There’s a reason these idols are special. Alyssa Elliott, another fan from Waco, explains the K-pop fever.
“There’s so much energy there. And there’s so much vibrance to the beats,” Elliott says. “And it pulls you in, even if necessarily you don’t quite understand what they’re saying.”
Rosas and Grinie share the Korean words they’ve learned.
“Annyeonghaseyo…’Hello’ and ‘Goodbye.’ Kamsahamnida…’Thank you.’ Saranghae…’I love you.’”
There is an aesthetic to the K-pop idol — and K-poppers dig it. Mother and daughter share a giddy laugh as they recall attending a show with Eric Nam.
“Their looks?,” laughs Rosas. “His smile. His body rolls,“ adds Grinie. “Yes, yes. Yes. Like the infamous body rolls that he does at his concerts. And…everybody goes crazy whenever it happens.”

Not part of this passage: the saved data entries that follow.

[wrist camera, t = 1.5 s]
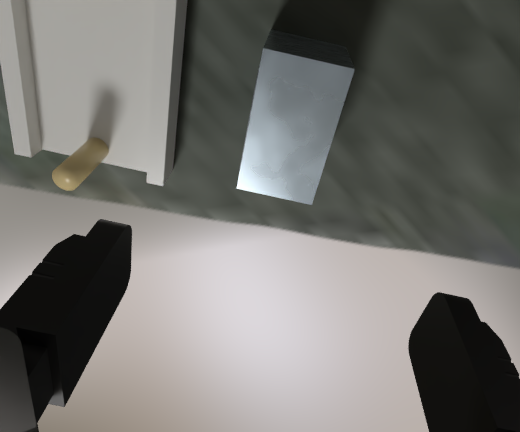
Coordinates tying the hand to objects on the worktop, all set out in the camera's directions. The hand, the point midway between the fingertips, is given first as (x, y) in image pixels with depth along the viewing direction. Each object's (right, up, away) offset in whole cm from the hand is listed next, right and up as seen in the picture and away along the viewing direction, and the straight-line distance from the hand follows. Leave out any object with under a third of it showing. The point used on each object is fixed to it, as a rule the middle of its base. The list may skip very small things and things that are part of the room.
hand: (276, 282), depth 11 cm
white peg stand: (-9, +11, +12) cm, 19 cm away
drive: (+1, +8, +13) cm, 15 cm away
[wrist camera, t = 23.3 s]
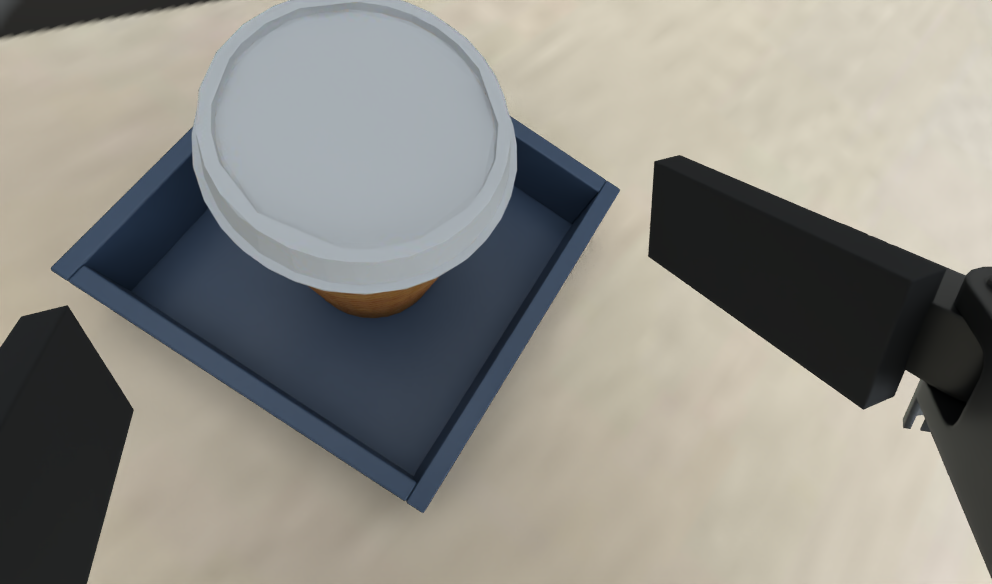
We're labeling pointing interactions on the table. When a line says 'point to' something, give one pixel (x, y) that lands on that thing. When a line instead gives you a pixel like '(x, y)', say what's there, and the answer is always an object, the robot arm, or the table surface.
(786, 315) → the robot arm
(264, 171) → the disposable coffee cup
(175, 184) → the bin
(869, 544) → the table surface
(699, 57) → the table surface
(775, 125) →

And these idols are smashing Asian male stereotypes.
“Throughout the 1800s and 1900s, American media produced lots of images of Chinese men as unattractive,” says Rachel Lim, Visiting Assistant Professor of the Department of History at Texas A&M University. “We are perhaps sort of leaving behind the shackles of that. That perhaps younger generations are more open.”
Kim agrees, “Beauty is not just blond hair, blue eyes now anymore. It’s about small eyes and black hair. And, you know, being small.”
But beauty is only skin deep — and K-pop music moves beyond that.
“One song that means a lot to me right now is a song called ‘Wildflower’” – a song by RM and Youjeen.
“There’s a line that kind of basically says, ‘you’re enough,’” says Grinie. “With everything going on right now with depression, and everything going on in our schools I think a lot of people need to hear those messages.”
The meaning of this celebration of K-pop is a significant one. It means acceptance and love for your fellow man — no matter what race, color or creed.
“There’s been so many reasons for people to argue or people to not like each other…people not to get along,” says Elliott. “There’s been so many reasons to pick a fight with somebody. And here’s something that can bring so many people together.”
And as for the Asian American community –
“I think, now, we have a voice,” says Kim. “Just don’t be ashamed. Be proud of who you are.”